Could you rewrite the data, starting at its first line and stopping after the line that contains "text_box 501(c)(3) non-profit", renaming "bounding box" to "bounding rectangle" and leaving everything else unchanged?

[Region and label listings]

* * * * * * *

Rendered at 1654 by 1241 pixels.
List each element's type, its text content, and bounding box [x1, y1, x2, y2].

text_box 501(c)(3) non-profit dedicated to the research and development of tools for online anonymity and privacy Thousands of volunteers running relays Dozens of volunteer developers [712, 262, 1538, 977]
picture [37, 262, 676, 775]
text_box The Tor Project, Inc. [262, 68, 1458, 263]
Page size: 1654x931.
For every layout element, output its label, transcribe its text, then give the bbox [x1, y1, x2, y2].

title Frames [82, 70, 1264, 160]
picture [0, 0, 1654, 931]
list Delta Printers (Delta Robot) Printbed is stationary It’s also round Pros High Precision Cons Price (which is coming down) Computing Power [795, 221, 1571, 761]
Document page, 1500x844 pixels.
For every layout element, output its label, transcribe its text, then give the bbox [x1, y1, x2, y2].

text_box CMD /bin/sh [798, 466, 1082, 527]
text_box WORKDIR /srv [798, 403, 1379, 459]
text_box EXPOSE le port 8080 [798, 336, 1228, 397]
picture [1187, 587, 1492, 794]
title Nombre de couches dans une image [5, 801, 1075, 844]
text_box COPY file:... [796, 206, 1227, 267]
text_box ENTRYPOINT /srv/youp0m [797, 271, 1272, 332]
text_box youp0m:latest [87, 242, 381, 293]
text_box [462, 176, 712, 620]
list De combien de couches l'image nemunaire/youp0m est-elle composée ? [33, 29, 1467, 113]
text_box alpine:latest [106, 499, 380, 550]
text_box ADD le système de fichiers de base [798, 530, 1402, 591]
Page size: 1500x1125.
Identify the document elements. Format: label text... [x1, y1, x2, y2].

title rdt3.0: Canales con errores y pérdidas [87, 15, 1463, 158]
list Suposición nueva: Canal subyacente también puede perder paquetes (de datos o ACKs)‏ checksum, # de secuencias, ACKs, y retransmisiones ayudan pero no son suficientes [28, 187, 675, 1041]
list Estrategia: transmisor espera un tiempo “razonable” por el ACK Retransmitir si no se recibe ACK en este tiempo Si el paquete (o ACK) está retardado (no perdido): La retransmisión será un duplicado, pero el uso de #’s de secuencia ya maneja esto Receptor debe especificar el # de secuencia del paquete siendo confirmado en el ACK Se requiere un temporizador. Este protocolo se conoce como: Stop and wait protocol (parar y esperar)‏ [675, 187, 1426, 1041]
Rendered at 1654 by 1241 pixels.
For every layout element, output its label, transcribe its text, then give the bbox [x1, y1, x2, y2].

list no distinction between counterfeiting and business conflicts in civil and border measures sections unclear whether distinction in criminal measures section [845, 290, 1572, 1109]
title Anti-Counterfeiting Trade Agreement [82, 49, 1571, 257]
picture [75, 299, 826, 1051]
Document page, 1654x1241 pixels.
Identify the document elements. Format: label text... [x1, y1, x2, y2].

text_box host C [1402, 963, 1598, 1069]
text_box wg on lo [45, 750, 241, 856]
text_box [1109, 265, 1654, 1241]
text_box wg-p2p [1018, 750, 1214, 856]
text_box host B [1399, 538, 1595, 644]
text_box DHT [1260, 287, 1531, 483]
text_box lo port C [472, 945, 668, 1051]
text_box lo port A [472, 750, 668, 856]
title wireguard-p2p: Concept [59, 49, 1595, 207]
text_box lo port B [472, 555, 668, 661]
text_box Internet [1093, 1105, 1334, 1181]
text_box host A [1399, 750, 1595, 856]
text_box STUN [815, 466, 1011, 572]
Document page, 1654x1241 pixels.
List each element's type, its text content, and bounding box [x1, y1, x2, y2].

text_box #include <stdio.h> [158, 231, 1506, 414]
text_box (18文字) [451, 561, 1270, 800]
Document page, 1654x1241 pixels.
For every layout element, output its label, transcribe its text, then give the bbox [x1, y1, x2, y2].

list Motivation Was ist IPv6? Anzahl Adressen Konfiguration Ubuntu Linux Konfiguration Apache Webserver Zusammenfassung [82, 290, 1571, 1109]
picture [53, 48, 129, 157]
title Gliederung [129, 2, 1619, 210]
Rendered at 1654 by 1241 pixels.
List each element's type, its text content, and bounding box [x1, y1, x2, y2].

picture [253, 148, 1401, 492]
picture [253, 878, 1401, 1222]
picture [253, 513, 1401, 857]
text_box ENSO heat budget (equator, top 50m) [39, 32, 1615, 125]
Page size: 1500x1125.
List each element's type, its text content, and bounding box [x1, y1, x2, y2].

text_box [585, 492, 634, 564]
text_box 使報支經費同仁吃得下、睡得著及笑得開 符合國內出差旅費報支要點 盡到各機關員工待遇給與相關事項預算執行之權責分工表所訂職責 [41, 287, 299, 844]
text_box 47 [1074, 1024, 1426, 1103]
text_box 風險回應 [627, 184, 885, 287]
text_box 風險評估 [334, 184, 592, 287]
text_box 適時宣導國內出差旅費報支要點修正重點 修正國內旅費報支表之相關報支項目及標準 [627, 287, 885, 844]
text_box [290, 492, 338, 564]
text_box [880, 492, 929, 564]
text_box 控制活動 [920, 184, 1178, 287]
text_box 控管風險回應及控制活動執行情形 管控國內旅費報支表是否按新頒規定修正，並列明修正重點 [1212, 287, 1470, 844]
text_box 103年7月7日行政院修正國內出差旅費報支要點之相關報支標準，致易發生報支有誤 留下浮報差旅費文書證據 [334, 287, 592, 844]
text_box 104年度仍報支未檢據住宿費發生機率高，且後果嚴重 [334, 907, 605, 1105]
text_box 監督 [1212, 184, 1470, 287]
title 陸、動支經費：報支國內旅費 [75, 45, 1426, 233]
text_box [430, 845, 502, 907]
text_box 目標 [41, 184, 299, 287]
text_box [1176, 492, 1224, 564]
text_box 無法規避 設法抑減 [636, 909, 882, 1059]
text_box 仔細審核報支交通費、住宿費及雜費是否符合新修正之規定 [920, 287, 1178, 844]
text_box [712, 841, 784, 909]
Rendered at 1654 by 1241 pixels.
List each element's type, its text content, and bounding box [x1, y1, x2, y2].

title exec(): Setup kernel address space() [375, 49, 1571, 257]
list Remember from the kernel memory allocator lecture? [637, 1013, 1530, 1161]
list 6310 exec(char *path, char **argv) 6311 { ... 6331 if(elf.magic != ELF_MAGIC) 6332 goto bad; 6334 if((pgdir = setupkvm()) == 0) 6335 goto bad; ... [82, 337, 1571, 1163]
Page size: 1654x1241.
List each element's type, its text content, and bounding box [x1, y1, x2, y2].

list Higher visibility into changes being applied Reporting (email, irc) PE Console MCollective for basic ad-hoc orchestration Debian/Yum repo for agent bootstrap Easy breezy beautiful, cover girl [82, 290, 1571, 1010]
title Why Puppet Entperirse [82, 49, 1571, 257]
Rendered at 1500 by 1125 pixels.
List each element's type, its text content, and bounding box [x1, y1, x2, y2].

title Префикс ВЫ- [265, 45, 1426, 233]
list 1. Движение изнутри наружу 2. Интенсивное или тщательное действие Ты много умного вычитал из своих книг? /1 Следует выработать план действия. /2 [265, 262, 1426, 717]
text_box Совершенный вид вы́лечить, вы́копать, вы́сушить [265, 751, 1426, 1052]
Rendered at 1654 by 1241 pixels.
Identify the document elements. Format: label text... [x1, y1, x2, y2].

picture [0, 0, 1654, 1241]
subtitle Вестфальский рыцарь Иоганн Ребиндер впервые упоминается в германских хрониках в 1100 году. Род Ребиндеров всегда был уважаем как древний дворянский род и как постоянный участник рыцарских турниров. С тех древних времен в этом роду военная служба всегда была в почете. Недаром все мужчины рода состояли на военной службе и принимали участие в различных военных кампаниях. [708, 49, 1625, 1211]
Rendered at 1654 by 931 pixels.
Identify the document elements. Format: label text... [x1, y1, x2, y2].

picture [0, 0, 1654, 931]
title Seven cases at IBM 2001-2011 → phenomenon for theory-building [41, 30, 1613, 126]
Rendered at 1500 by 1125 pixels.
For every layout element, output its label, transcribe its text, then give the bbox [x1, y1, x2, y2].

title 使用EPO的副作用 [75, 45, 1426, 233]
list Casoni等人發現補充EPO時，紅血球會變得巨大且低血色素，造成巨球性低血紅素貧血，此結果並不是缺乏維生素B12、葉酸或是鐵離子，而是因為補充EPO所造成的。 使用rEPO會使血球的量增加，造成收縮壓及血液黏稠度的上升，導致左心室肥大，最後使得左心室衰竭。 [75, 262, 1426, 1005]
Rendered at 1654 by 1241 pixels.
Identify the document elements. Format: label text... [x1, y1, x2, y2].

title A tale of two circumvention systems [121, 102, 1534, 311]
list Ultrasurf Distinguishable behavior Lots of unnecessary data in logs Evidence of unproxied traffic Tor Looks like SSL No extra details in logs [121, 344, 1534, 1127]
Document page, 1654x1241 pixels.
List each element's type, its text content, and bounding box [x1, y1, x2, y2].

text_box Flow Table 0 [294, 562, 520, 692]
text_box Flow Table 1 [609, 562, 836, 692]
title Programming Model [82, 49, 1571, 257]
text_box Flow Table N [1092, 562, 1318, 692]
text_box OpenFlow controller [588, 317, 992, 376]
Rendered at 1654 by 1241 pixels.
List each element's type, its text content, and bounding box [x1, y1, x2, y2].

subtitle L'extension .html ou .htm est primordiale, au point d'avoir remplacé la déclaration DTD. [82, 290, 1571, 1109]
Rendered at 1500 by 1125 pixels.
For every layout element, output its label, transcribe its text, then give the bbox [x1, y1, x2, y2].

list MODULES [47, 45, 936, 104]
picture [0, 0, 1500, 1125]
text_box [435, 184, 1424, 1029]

* * * * * * *

### Written answer
Rendered at 1654 by 1241 pixels.
List each element's type, its text content, and bounding rectangle [x1, y1, x2, y2].

text_box 501(c)(3) non-profit dedicated to the research and development of tools for online anonymity and privacy Thousands of volunteers running relays Dozens of volunteer developers [712, 262, 1538, 977]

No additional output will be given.